─── Data excerpts ───

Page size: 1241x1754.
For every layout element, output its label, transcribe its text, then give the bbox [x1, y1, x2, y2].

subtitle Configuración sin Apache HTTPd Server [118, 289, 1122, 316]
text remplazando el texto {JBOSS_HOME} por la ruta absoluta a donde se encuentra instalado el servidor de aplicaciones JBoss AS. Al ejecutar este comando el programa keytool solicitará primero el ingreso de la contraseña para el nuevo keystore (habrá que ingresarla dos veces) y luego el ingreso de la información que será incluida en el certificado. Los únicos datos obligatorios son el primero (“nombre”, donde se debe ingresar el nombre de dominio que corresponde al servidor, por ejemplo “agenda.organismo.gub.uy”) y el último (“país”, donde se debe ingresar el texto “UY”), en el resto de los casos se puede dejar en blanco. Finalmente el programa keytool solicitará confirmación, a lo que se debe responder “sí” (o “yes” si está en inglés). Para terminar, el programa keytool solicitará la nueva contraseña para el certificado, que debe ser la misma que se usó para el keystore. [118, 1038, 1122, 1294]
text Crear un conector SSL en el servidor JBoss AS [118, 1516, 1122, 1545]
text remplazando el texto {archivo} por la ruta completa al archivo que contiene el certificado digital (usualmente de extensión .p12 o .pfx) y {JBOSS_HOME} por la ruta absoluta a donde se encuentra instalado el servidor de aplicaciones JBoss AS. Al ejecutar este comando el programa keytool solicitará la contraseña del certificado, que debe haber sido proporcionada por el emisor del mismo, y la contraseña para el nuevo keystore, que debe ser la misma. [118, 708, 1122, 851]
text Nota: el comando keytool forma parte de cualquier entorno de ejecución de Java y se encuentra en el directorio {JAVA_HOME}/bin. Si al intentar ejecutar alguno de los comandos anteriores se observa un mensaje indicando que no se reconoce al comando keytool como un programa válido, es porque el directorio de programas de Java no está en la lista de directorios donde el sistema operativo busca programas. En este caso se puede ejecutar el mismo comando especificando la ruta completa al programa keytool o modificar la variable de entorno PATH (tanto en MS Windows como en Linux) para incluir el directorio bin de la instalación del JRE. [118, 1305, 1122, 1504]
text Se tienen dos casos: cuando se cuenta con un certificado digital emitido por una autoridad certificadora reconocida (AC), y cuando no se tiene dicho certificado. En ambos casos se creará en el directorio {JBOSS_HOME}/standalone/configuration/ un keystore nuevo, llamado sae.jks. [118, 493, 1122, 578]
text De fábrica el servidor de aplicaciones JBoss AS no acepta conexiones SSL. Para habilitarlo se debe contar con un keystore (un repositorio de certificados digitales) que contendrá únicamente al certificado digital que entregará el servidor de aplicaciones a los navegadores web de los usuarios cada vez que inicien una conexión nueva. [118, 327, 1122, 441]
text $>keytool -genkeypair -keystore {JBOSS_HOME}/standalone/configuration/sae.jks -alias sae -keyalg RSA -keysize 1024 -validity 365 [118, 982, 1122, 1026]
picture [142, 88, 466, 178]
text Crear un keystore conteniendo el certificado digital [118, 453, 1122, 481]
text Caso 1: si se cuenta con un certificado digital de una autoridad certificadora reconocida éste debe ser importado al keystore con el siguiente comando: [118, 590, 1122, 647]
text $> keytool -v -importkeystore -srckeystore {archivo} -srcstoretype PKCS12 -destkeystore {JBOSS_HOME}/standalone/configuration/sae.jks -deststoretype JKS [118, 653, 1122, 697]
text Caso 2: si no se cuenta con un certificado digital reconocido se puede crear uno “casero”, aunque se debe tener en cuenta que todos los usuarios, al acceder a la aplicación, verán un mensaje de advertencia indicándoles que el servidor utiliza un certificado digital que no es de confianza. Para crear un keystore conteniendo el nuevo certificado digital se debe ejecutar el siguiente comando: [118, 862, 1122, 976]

───

▶ _Stated problem_
Rewrite the listing from its start through the line containing "For every layout", changing "bbox" to "bounding box" and keeping everything else the same.

▶ _The reply_
Page size: 1241x1754.
For every layout element, output its label, transcribe its text, then give the bounding box [x1, y1, x2, y2].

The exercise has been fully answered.